Objectif A:
Dans l'extrait de débat sur les amendements, qui prend la parole pour défendre l'amendement n° 13 ?

M. le président. Je suis saisi de deux amendements faisant l’objet d’une discussion commune.

L’amendement n° 13, présenté par MM. Kanner, Carcenac, Raynal, Éblé, Jacques Bigot et Botrel, Mme Espagnac, MM. Féraud, P. Joly, Lalande et Lurel, Mmes S. Robert et Taillé-Polian, MM. Temal et Antiste, Mme Artigalas, M. Joël Bigot, Mmes Blondin et Bonnefoy, MM. M. Bourquin et Boutant, Mmes Conconne et Conway-Mouret, MM. Courteau, Dagbert, Daudigny, Devinaz, Durain et Duran, Mme Féret, M. Fichet, Mmes M. Filleul et Grelet-Certenais, M. Jacquin, Mme G. Jourda, MM. Kerrouche et Leconte, Mme Lepage, M. Lozach, Mme Lubin, MM. Manable et Mazuir, Mme Monier, M. Montaugé, Mmes Perol-Dumont, Préville et Rossignol, MM. Sueur et Sutour, Mme Tocqueville, MM. Todeschini, Tourenne et Vallini, Mme Van Heghe, M. Vaugrenard et les membres du groupe socialiste et républicain, est ainsi libellé :

Rétablir cet article dans la rédaction suivante :

Au premier alinéa de l’article 787 B du code général des impôts, les mots : « 75 % de leur valeur » sont remplacés par les mots : « 65 % de leur valeur à compter du 1er janvier 2023, 50 % de leur valeur à compter du 1er janvier 2025, 35 % de leur valeur à compter du 1er janvier 2028 et de 25 % de leur valeur à compter du 1er janvier 2030 ».

La parole est à M. Thierry Carcenac.

M. Thierry Carcenac. Cet amendement a le même objet que l’amendement n° 12 que nous venons de présenter. Je vous renvoie également à son exposé des motifs.

M. le président. L’amendement n° 2, présenté par MM. Delahaye, Cadic, Delcros, Canevet, Lafon et les membres du groupe Union Centriste, est ainsi libellé :

Rétablir cet article dans la rédaction suivante :

I. – L’article 787 B du code général des impôts est complété par cinq alinéas ainsi rédigés :

« … Sont également exonérées de droits de mutation à titre gratuit, à concurrence de 100 % de leur valeur, les parts ou les actions d’une société ayant une activité industrielle, commerciale, artisanale, agricole ou libérale transmises par décès ou entre vifs si les conditions suivantes sont réunies :

« 1° Les parts ou les actions mentionnées ci-dessus doivent faire l’objet d’un engagement collectif de conservation d’une durée minimale de dix ans en cours au jour de la transmission, qui a été pris par le défunt ou le donateur, pour lui et ses ayants cause à titre gratuit en ligne direct, entre époux et entre partenaires liés par un pacte civil de solidarité.

Objectif B:
Relevez chaque ligne des entrées où figure la chaîne « once ».

Données sources:
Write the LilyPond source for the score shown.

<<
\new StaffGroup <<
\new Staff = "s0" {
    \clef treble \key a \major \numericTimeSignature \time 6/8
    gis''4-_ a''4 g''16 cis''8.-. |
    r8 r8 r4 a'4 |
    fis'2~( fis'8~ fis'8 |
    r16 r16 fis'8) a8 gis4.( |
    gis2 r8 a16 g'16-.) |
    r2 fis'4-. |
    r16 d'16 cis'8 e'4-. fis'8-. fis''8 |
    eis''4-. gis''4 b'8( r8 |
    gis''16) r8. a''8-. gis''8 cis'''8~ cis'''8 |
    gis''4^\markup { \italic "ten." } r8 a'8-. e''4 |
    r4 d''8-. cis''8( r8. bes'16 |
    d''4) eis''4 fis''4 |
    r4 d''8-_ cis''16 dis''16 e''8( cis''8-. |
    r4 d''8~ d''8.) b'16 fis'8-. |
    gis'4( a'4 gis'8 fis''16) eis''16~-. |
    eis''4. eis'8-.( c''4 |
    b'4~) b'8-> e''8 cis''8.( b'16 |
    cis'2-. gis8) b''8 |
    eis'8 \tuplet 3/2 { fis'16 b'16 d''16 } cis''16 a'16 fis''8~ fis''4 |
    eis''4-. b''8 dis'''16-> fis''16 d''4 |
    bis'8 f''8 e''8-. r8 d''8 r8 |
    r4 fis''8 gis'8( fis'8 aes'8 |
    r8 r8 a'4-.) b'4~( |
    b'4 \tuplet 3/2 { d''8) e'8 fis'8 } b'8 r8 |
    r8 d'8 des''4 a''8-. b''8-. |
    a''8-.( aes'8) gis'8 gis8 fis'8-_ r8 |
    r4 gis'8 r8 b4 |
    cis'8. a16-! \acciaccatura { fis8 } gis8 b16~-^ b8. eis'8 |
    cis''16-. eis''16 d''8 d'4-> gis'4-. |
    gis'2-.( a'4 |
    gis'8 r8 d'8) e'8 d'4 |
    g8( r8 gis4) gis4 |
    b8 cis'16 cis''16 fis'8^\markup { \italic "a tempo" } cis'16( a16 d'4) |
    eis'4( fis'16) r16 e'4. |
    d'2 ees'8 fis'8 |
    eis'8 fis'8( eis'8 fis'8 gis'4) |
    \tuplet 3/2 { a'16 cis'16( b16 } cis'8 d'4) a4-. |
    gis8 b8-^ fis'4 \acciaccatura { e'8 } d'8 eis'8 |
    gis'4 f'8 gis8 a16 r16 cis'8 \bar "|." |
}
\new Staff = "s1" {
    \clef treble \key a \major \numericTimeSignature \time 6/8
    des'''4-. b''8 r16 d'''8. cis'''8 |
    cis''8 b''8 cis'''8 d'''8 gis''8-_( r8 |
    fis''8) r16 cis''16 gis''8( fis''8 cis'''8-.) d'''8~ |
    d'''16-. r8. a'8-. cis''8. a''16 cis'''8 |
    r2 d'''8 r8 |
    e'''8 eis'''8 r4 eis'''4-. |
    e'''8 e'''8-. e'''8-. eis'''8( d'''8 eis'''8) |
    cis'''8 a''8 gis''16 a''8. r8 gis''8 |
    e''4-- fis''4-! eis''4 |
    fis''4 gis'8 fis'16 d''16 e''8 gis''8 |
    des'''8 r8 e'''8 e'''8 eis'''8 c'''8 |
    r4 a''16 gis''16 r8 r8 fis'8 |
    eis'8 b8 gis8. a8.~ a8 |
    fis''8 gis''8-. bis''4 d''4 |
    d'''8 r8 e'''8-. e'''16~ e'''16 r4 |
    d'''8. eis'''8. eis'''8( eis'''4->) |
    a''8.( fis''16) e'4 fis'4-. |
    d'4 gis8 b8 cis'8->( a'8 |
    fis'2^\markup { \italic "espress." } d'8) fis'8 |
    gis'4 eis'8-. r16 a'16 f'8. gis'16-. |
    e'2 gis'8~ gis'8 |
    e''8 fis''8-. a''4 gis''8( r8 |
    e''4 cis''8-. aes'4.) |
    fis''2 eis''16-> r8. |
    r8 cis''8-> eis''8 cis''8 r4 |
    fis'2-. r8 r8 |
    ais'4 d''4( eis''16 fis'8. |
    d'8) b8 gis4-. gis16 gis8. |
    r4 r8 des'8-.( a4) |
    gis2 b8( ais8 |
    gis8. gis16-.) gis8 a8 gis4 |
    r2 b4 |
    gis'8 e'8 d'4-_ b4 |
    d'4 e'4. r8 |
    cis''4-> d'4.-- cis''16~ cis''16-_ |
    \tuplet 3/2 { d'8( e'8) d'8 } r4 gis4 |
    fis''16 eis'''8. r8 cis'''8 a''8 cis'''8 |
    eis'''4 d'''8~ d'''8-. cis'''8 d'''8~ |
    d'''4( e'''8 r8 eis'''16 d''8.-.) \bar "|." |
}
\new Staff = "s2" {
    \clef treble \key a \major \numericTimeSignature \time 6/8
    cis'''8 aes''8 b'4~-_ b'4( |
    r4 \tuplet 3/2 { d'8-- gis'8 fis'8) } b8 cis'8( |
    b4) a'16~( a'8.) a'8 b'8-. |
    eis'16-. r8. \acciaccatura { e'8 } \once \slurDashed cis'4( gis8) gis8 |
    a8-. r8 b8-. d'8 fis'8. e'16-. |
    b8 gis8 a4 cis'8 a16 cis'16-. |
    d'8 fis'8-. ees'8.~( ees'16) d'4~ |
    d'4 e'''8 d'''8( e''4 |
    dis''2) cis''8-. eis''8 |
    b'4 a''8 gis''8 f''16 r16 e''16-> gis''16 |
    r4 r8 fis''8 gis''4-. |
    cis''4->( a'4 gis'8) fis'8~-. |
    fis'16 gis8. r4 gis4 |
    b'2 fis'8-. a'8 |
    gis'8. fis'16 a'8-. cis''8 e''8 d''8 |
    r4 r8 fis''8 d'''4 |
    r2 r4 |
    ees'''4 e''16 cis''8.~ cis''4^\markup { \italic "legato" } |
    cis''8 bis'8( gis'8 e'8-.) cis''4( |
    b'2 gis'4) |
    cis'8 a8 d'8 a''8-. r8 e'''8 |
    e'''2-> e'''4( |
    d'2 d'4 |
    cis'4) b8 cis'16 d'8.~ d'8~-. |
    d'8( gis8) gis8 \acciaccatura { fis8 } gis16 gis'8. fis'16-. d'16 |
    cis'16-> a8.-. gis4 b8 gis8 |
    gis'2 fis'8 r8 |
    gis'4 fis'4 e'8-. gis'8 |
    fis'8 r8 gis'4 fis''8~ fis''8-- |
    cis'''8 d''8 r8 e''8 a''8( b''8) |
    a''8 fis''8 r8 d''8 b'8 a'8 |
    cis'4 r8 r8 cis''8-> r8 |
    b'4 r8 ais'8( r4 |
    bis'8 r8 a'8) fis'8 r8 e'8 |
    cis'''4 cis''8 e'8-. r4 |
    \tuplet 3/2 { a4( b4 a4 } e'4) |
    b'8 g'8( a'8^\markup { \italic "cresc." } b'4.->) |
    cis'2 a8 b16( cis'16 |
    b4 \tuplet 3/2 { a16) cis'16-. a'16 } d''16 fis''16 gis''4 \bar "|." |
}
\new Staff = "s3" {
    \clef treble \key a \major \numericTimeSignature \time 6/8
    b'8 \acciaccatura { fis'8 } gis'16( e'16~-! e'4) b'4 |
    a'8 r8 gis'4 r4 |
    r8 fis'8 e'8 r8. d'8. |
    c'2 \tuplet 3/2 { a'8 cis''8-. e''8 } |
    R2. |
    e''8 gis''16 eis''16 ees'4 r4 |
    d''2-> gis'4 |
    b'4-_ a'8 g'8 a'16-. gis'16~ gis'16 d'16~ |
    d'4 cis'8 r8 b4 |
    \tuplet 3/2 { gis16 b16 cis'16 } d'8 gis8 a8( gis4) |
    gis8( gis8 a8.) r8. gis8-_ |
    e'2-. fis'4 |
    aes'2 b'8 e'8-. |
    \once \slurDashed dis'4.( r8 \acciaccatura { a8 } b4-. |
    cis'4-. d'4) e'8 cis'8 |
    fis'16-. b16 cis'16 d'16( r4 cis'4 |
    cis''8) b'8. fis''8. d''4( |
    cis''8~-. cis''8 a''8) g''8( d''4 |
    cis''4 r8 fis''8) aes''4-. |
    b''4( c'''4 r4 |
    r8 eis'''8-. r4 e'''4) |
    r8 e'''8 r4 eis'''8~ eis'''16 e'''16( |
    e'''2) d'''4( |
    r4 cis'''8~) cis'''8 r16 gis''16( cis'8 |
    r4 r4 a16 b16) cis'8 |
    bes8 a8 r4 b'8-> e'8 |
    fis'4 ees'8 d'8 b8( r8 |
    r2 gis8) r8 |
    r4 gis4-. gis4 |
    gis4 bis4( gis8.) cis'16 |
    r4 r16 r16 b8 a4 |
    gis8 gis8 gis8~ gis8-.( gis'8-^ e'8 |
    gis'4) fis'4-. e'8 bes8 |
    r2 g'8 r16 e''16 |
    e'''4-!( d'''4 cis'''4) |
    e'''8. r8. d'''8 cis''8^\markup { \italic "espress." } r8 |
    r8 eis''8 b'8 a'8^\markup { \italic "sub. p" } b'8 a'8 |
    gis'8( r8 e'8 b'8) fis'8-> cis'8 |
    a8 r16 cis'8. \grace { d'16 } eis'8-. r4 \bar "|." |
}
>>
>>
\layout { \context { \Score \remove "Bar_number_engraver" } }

Réponse correcte A:
M. Thierry Carcenac.

Réponse correcte B:
    eis'16-. r8. \acciaccatura { e'8 } \once \slurDashed cis'4( gis8) gis8 |
    \once \slurDashed dis'4.( r8 \acciaccatura { a8 } b4-. |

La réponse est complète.